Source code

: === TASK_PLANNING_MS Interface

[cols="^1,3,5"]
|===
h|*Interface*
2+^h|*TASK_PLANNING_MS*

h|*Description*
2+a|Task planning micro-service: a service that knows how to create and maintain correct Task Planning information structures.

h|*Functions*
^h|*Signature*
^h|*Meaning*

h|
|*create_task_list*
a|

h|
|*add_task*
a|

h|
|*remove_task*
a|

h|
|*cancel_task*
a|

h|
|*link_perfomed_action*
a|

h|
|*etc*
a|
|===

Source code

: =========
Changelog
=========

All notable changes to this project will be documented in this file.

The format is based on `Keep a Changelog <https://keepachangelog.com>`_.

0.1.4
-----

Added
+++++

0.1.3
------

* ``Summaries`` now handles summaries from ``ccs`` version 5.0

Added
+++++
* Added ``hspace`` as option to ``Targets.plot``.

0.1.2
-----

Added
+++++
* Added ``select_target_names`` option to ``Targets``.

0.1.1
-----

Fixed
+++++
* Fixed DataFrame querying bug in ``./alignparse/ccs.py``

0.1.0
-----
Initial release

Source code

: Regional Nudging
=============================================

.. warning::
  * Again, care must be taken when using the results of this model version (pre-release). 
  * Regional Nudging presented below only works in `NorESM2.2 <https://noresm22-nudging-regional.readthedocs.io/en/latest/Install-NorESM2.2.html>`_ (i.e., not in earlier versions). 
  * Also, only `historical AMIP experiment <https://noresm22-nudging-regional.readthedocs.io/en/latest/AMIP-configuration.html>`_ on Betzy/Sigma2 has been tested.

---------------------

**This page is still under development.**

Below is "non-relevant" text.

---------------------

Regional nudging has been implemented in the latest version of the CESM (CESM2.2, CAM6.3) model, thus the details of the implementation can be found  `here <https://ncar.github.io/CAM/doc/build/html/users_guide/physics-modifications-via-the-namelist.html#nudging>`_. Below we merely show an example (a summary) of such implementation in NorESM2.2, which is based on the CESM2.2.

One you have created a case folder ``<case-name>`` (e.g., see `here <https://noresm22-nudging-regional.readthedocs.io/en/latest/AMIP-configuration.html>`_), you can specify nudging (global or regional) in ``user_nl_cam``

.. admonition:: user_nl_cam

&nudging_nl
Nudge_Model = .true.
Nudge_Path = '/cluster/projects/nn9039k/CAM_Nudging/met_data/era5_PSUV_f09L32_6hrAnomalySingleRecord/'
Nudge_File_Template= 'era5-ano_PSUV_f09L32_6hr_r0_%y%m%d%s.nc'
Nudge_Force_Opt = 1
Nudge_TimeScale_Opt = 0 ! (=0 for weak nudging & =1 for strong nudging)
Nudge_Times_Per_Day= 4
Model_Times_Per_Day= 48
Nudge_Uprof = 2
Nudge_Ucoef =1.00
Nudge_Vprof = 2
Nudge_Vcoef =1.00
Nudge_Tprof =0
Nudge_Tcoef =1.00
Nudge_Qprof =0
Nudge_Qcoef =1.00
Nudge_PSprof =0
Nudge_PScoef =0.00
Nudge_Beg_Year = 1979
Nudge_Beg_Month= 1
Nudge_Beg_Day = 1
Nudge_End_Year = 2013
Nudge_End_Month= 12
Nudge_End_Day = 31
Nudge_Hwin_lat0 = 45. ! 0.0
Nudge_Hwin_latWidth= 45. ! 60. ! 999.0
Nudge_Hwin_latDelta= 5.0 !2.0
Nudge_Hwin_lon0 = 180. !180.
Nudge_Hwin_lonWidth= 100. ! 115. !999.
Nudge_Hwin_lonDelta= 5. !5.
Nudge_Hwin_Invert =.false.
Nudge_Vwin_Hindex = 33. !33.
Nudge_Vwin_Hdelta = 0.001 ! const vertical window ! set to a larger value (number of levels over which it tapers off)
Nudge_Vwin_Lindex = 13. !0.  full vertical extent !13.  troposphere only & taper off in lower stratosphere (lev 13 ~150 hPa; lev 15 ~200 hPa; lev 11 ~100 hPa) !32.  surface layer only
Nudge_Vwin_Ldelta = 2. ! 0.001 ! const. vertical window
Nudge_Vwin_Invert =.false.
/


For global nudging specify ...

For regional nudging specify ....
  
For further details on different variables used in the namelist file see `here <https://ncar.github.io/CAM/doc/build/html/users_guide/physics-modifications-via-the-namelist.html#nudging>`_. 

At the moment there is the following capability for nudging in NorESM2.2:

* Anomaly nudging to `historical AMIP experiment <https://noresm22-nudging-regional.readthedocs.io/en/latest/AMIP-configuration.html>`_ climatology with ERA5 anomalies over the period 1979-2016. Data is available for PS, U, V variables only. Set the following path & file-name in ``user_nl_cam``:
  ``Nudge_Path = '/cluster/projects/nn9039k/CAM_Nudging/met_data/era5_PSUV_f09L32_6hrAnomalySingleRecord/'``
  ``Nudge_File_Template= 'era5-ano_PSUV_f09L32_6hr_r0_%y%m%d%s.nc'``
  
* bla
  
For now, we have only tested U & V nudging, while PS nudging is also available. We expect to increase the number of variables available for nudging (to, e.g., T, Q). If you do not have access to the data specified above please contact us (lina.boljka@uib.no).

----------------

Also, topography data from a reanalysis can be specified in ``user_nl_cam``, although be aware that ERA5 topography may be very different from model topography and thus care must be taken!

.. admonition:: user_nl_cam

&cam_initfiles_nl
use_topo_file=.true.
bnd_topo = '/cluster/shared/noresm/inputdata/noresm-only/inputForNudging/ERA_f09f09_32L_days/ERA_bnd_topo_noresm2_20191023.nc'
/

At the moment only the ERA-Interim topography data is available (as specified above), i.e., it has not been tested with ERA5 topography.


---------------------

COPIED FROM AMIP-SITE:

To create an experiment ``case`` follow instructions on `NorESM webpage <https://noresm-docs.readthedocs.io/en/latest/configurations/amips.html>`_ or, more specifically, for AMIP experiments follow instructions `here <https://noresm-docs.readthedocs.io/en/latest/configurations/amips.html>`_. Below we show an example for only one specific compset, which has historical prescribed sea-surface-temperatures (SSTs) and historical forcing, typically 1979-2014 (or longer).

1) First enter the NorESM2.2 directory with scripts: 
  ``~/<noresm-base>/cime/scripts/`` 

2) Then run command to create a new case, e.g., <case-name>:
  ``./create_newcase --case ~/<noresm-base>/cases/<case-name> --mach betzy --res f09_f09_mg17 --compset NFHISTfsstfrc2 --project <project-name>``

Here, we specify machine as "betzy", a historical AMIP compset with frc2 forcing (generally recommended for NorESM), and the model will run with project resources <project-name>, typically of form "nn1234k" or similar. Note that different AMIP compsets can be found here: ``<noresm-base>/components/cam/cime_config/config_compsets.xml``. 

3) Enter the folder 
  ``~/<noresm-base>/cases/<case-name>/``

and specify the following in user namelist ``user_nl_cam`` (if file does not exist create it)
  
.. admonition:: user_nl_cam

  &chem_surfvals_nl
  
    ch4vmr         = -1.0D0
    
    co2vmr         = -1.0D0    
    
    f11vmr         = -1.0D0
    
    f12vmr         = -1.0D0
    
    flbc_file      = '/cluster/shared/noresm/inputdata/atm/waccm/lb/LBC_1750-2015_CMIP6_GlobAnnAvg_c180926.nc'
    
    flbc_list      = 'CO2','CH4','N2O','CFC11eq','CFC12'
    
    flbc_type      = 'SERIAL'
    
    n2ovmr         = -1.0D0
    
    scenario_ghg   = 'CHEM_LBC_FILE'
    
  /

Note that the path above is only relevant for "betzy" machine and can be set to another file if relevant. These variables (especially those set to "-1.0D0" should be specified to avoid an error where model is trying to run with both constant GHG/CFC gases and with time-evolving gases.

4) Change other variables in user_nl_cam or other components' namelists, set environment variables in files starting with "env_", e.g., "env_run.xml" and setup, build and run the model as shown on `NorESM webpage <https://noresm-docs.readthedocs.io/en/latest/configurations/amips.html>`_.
= = = = =
### EXERCISE REQUIREMENTS
Return every line of the material word for word.

### OUTPUT FOR THIS TASK
Source code

: === TASK_PLANNING_MS Interface

[cols="^1,3,5"]
|===
h|*Interface*
2+^h|*TASK_PLANNING_MS*

h|*Description*
2+a|Task planning micro-service: a service that knows how to create and maintain correct Task Planning information structures.

h|*Functions*
^h|*Signature*
^h|*Meaning*

h|
|*create_task_list*
a|

h|
|*add_task*
a|

h|
|*remove_task*
a|

h|
|*cancel_task*
a|

h|
|*link_perfomed_action*
a|

h|
|*etc*
a|
|===

Source code

: =========
Changelog
=========

All notable changes to this project will be documented in this file.

The format is based on `Keep a Changelog <https://keepachangelog.com>`_.

0.1.4
-----

Added
+++++

0.1.3
------

* ``Summaries`` now handles summaries from ``ccs`` version 5.0

Added
+++++
* Added ``hspace`` as option to ``Targets.plot``.

0.1.2
-----

Added
+++++
* Added ``select_target_names`` option to ``Targets``.

0.1.1
-----

Fixed
+++++
* Fixed DataFrame querying bug in ``./alignparse/ccs.py``

0.1.0
-----
Initial release

Source code

: Regional Nudging
=============================================

.. warning::
  * Again, care must be taken when using the results of this model version (pre-release). 
  * Regional Nudging presented below only works in `NorESM2.2 <https://noresm22-nudging-regional.readthedocs.io/en/latest/Install-NorESM2.2.html>`_ (i.e., not in earlier versions). 
  * Also, only `historical AMIP experiment <https://noresm22-nudging-regional.readthedocs.io/en/latest/AMIP-configuration.html>`_ on Betzy/Sigma2 has been tested.

---------------------

**This page is still under development.**

Below is "non-relevant" text.

---------------------

Regional nudging has been implemented in the latest version of the CESM (CESM2.2, CAM6.3) model, thus the details of the implementation can be found  `here <https://ncar.github.io/CAM/doc/build/html/users_guide/physics-modifications-via-the-namelist.html#nudging>`_. Below we merely show an example (a summary) of such implementation in NorESM2.2, which is based on the CESM2.2.

One you have created a case folder ``<case-name>`` (e.g., see `here <https://noresm22-nudging-regional.readthedocs.io/en/latest/AMIP-configuration.html>`_), you can specify nudging (global or regional) in ``user_nl_cam``

.. admonition:: user_nl_cam

&nudging_nl
Nudge_Model = .true.
Nudge_Path = '/cluster/projects/nn9039k/CAM_Nudging/met_data/era5_PSUV_f09L32_6hrAnomalySingleRecord/'
Nudge_File_Template= 'era5-ano_PSUV_f09L32_6hr_r0_%y%m%d%s.nc'
Nudge_Force_Opt = 1
Nudge_TimeScale_Opt = 0 ! (=0 for weak nudging & =1 for strong nudging)
Nudge_Times_Per_Day= 4
Model_Times_Per_Day= 48
Nudge_Uprof = 2
Nudge_Ucoef =1.00
Nudge_Vprof = 2
Nudge_Vcoef =1.00
Nudge_Tprof =0
Nudge_Tcoef =1.00
Nudge_Qprof =0
Nudge_Qcoef =1.00
Nudge_PSprof =0
Nudge_PScoef =0.00
Nudge_Beg_Year = 1979
Nudge_Beg_Month= 1
Nudge_Beg_Day = 1
Nudge_End_Year = 2013
Nudge_End_Month= 12
Nudge_End_Day = 31
Nudge_Hwin_lat0 = 45. ! 0.0
Nudge_Hwin_latWidth= 45. ! 60. ! 999.0
Nudge_Hwin_latDelta= 5.0 !2.0
Nudge_Hwin_lon0 = 180. !180.
Nudge_Hwin_lonWidth= 100. ! 115. !999.
Nudge_Hwin_lonDelta= 5. !5.
Nudge_Hwin_Invert =.false.
Nudge_Vwin_Hindex = 33. !33.
Nudge_Vwin_Hdelta = 0.001 ! const vertical window ! set to a larger value (number of levels over which it tapers off)
Nudge_Vwin_Lindex = 13. !0.  full vertical extent !13.  troposphere only & taper off in lower stratosphere (lev 13 ~150 hPa; lev 15 ~200 hPa; lev 11 ~100 hPa) !32.  surface layer only
Nudge_Vwin_Ldelta = 2. ! 0.001 ! const. vertical window
Nudge_Vwin_Invert =.false.
/


For global nudging specify ...

For regional nudging specify ....
  
For further details on different variables used in the namelist file see `here <https://ncar.github.io/CAM/doc/build/html/users_guide/physics-modifications-via-the-namelist.html#nudging>`_. 

At the moment there is the following capability for nudging in NorESM2.2:

* Anomaly nudging to `historical AMIP experiment <https://noresm22-nudging-regional.readthedocs.io/en/latest/AMIP-configuration.html>`_ climatology with ERA5 anomalies over the period 1979-2016. Data is available for PS, U, V variables only. Set the following path & file-name in ``user_nl_cam``:
  ``Nudge_Path = '/cluster/projects/nn9039k/CAM_Nudging/met_data/era5_PSUV_f09L32_6hrAnomalySingleRecord/'``
  ``Nudge_File_Template= 'era5-ano_PSUV_f09L32_6hr_r0_%y%m%d%s.nc'``
  
* bla
  
For now, we have only tested U & V nudging, while PS nudging is also available. We expect to increase the number of variables available for nudging (to, e.g., T, Q). If you do not have access to the data specified above please contact us (lina.boljka@uib.no).

----------------

Also, topography data from a reanalysis can be specified in ``user_nl_cam``, although be aware that ERA5 topography may be very different from model topography and thus care must be taken!

.. admonition:: user_nl_cam

&cam_initfiles_nl
use_topo_file=.true.
bnd_topo = '/cluster/shared/noresm/inputdata/noresm-only/inputForNudging/ERA_f09f09_32L_days/ERA_bnd_topo_noresm2_20191023.nc'
/

At the moment only the ERA-Interim topography data is available (as specified above), i.e., it has not been tested with ERA5 topography.


---------------------

COPIED FROM AMIP-SITE:

To create an experiment ``case`` follow instructions on `NorESM webpage <https://noresm-docs.readthedocs.io/en/latest/configurations/amips.html>`_ or, more specifically, for AMIP experiments follow instructions `here <https://noresm-docs.readthedocs.io/en/latest/configurations/amips.html>`_. Below we show an example for only one specific compset, which has historical prescribed sea-surface-temperatures (SSTs) and historical forcing, typically 1979-2014 (or longer).

1) First enter the NorESM2.2 directory with scripts: 
  ``~/<noresm-base>/cime/scripts/`` 

2) Then run command to create a new case, e.g., <case-name>:
  ``./create_newcase --case ~/<noresm-base>/cases/<case-name> --mach betzy --res f09_f09_mg17 --compset NFHISTfsstfrc2 --project <project-name>``

Here, we specify machine as "betzy", a historical AMIP compset with frc2 forcing (generally recommended for NorESM), and the model will run with project resources <project-name>, typically of form "nn1234k" or similar. Note that different AMIP compsets can be found here: ``<noresm-base>/components/cam/cime_config/config_compsets.xml``. 

3) Enter the folder 
  ``~/<noresm-base>/cases/<case-name>/``

and specify the following in user namelist ``user_nl_cam`` (if file does not exist create it)
  
.. admonition:: user_nl_cam

  &chem_surfvals_nl
  
    ch4vmr         = -1.0D0
    
    co2vmr         = -1.0D0    
    
    f11vmr         = -1.0D0
    
    f12vmr         = -1.0D0
    
    flbc_file      = '/cluster/shared/noresm/inputdata/atm/waccm/lb/LBC_1750-2015_CMIP6_GlobAnnAvg_c180926.nc'
    
    flbc_list      = 'CO2','CH4','N2O','CFC11eq','CFC12'
    
    flbc_type      = 'SERIAL'
    
    n2ovmr         = -1.0D0
    
    scenario_ghg   = 'CHEM_LBC_FILE'
    
  /

Note that the path above is only relevant for "betzy" machine and can be set to another file if relevant. These variables (especially those set to "-1.0D0" should be specified to avoid an error where model is trying to run with both constant GHG/CFC gases and with time-evolving gases.

4) Change other variables in user_nl_cam or other components' namelists, set environment variables in files starting with "env_", e.g., "env_run.xml" and setup, build and run the model as shown on `NorESM webpage <https://noresm-docs.readthedocs.io/en/latest/configurations/amips.html>`_.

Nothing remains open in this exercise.